Annu Int Conf IEEE Eng Med Biol Soc. 2022 Jul;2022:2076-2079. doi: 10.1109/EMBC48229.2022.9871947.
We compare image domain and projection domain denoising approaches with self-supervised learning for ultra low-dose cone-beam CT (CBCT), where number of detected x-ray photons is significantly low.

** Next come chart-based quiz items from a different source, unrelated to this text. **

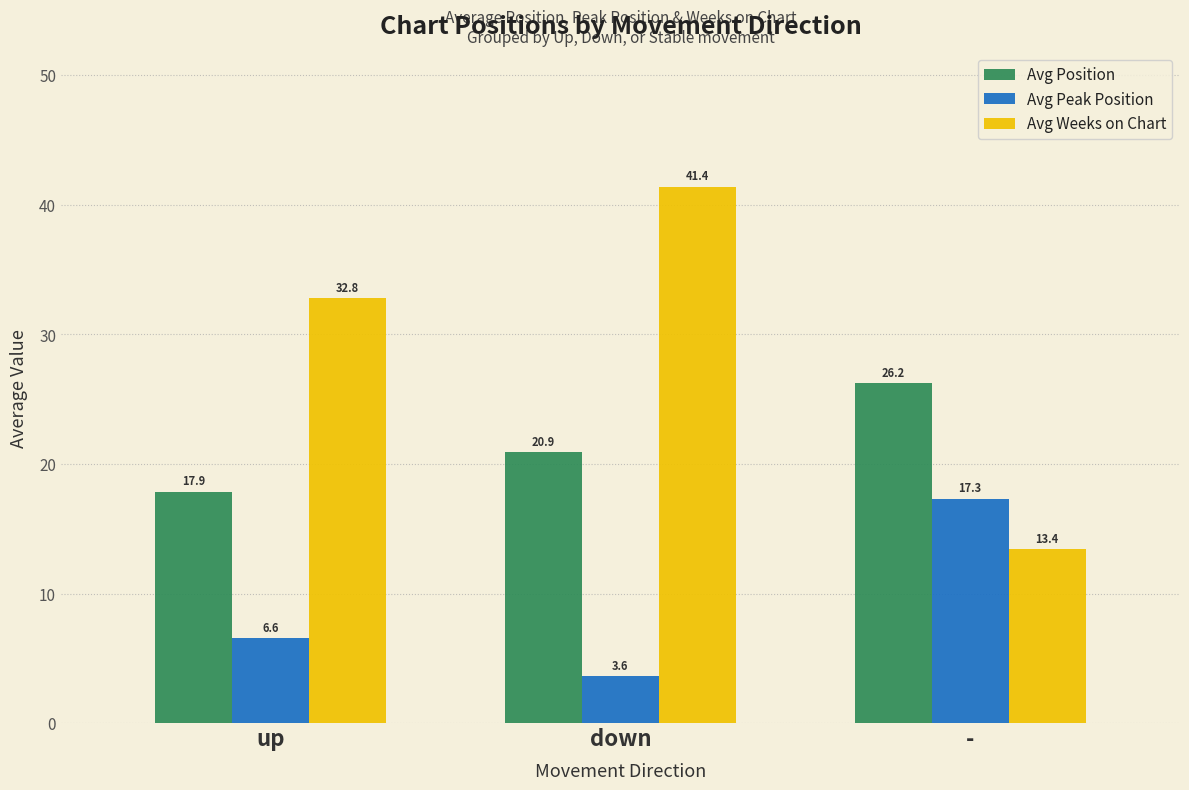

What value does the Avg Peak Position series have at -?

17.3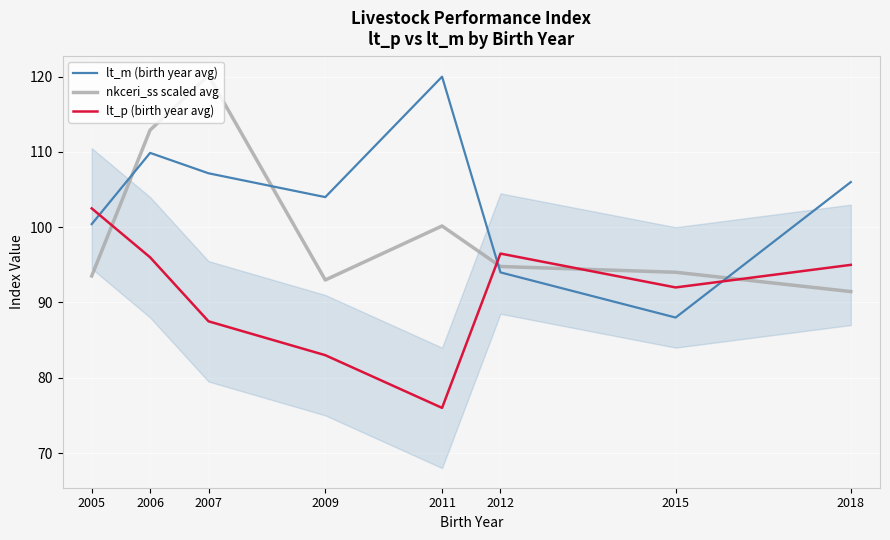

Which series has the largest total across all categories?

lt_m (birth year avg)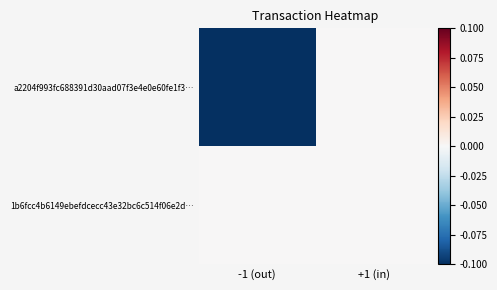

Rank the series by their average value, from lowest to highest.

a2204f993fc688391d30aad07f3e4e0e60fe1f3…, 1b6fcc4b6149ebefdcecc43e32bc6c514f06e2d…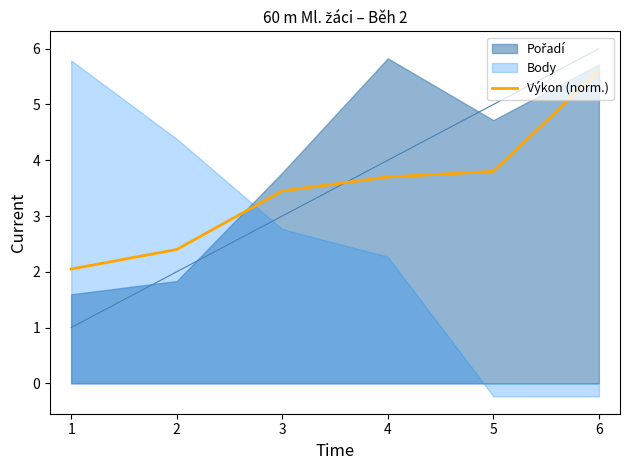

At which label is Výkon (norm.) closest to 3?

3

For image-domain self-supervised denoising, we first reconstruct CBCT images with the standard filtered backprojection. For model training, we use blind-spot filtering to partially blind images and recover the blind spots. For projection-domain self-supervised denoising, we regard the post-log projections as training examples of convolutional neural network. From experimental results with various low-dose CBCT settings, the projection-domain denoiser outperforms the image-domain denoiser both in image quality and accuracy for ultra low-dose CBCT.
我们比较了图像域和投影域去噪方法与基于自监督学习的超低剂量锥形束 CT(CBCT)去噪方法,在超低剂量 CBCT 中,检测到的 X 射线光子数量明显较低。对于图像域自监督去噪,我们首先使用标准滤波反投影重建 CBCT 图像。对于模型训练,我们使用盲点滤波对图像进行部分盲处理,并恢复盲点。对于投影域自监督去噪,我们将对数后投影视为卷积神经网络的训练示例。通过各种低剂量 CBCT 设置的实验结果,在超低剂量 CBCT 的图像质量和准确性方面,投影域去噪器均优于图像域去噪器。